### [TEXT PROVIDED]
Cautionary Note Regarding Forward-Looking Statements

All statements other than statements of historical fact included in this Report including, without limitation, statements in this section regarding our financial position, business strategy and the plans and objectives of management for future operations, are forward- looking statements. When used in this Report, words such as "anticipate," "believe," "estimate," "expect," "intend" and similar expressions, as they relate to us or our management, identify forward-looking statements. Such forward-looking statements are based on the beliefs of our management, as well as assumptions made by, and information currently available to, the our management. Actual results could differ materially from those contemplated by the forward-looking statements as a result of certain factors detailed in our filings with the SEC. All subsequent written or oral forward-looking statements attributable to us or persons acting on our behalf are qualified in their entirety by this paragraph.

The following discussion and analysis of our financial condition and results of operations should be read in conjunction with our audited financial statements and the notes related thereto which are included in "Item 8. Financial Statements and Supplementary Data" of this Annual Report on Form 10-K. Certain information contained in the discussion and analysis set forth below includes forward-looking statements. Our actual results may differ materially from those anticipated in these forward-looking statements as a result of many factors, including those set forth under "Special Note Regarding Forward-Looking Statements," and elsewhere in this Annual Report on Form 10-K.

Overview

We are a blank check company formed under the laws of the State of Delaware on November 24, 2020 for the purpose of entering into a merger, share exchange, asset acquisition, stock purchase, recapitalization, reorganization or other similar business combination with one or more businesses or entities (the "Business Combination"). We intend to effectuate our Business Combination using cash from the proceeds of the Initial Public Offering and the sale of the Private Placement Units, our capital stock, debt or a combination of cash, stock and debt.

We expect to continue to incur significant costs in the pursuit of our acquisition plans. We cannot assure you that our plans to complete a Business Combination will be successful.

Results of Operations

We have not generated any revenues to date. Our only activities from November 24, 2020 (inception) through December 31, 2022 were organizational activities, those necessary to prepare for the Initial Public Offering, described below, and identifying a target company for a Business Combination. We do not expect to generate any operating revenues until after the completion of our Business Combination. We generate non-operating income in the form of interest income on marketable securities held in the Trust Account. We incur expenses as a result of being a public company (for legal, financial reporting, accounting and auditing compliance), as well as for due diligence expenses.

### [RAW DATA]

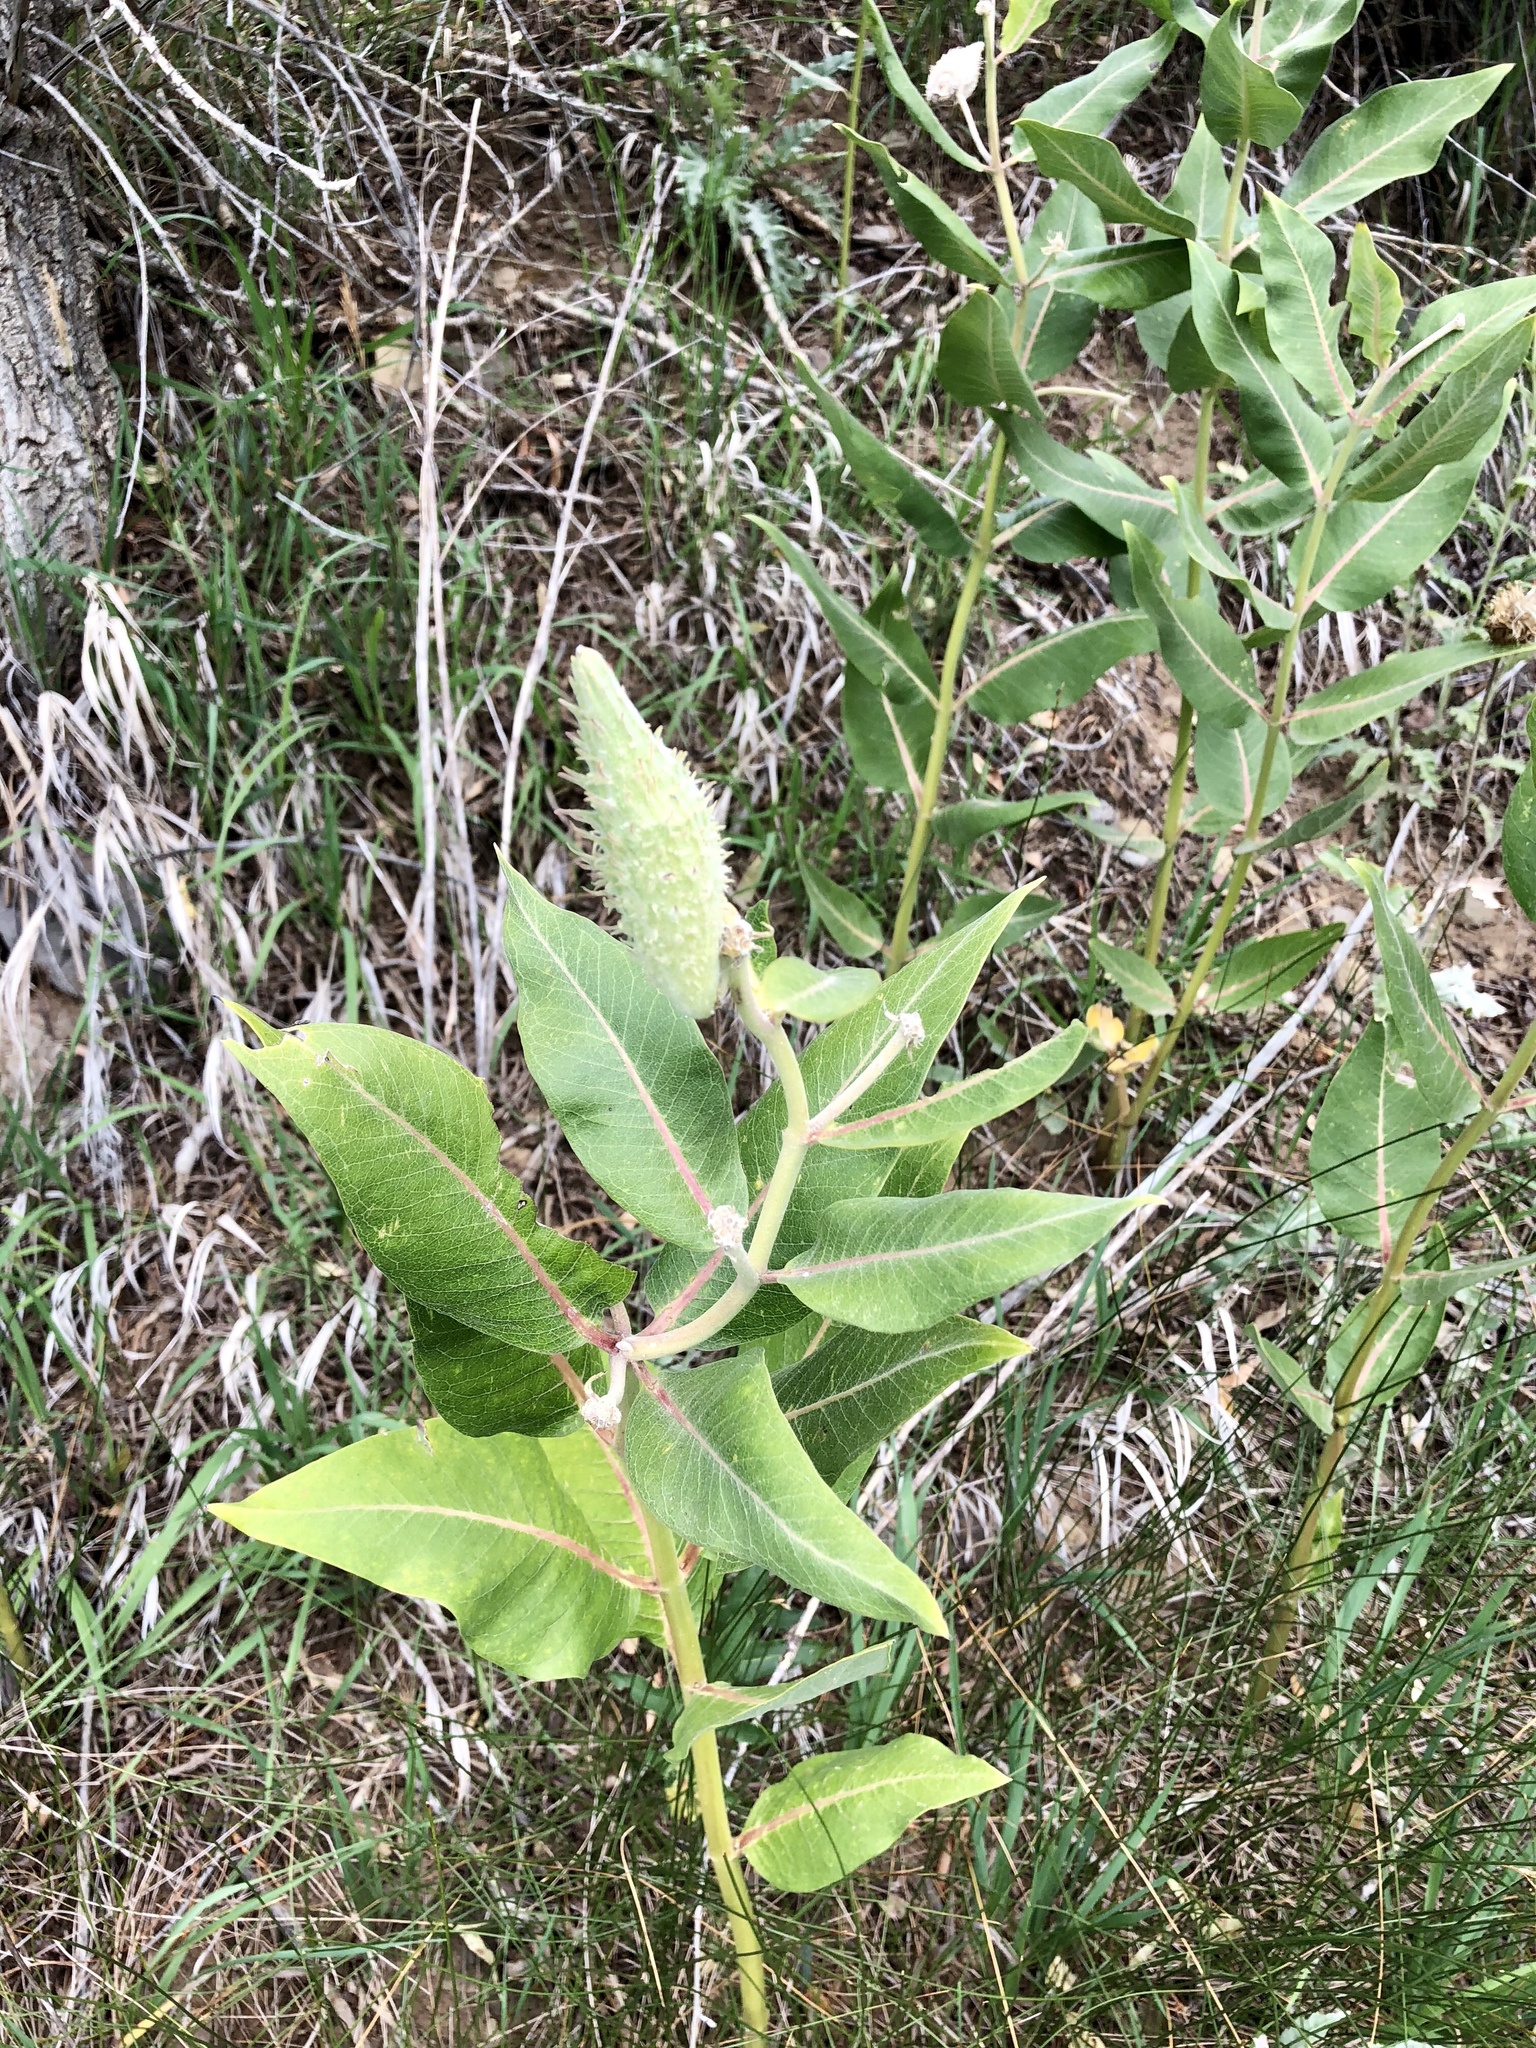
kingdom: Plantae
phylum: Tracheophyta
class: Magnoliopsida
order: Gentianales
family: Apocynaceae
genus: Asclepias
...
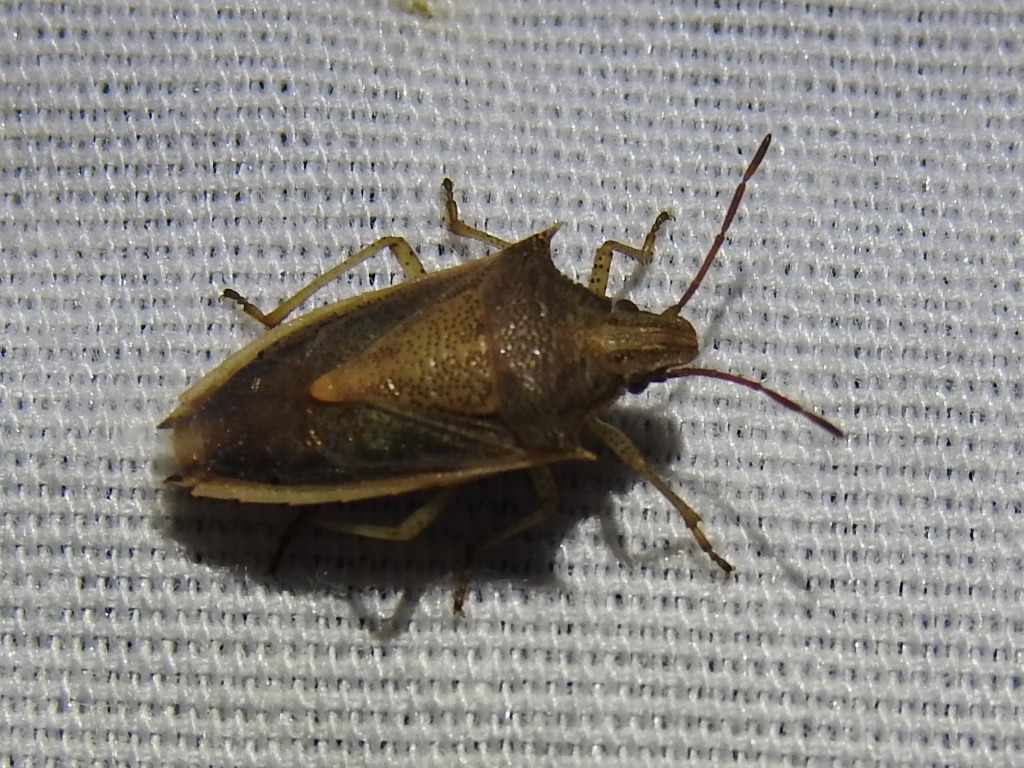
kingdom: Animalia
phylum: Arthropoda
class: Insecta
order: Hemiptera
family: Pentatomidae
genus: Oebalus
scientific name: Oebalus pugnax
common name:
==
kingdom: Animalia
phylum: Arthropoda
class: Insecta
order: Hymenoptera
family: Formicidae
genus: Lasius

### [STATED TASK]
Rewrite the passage of the annual report excerpt that begins at "We expect to" and stops after "will be successful.", swapping "significant" for "substantial".

### [TASK ANSWER]
We expect to continue to incur substantial costs in the pursuit of our acquisition plans. We cannot assure you that our plans to complete a Business Combination will be successful.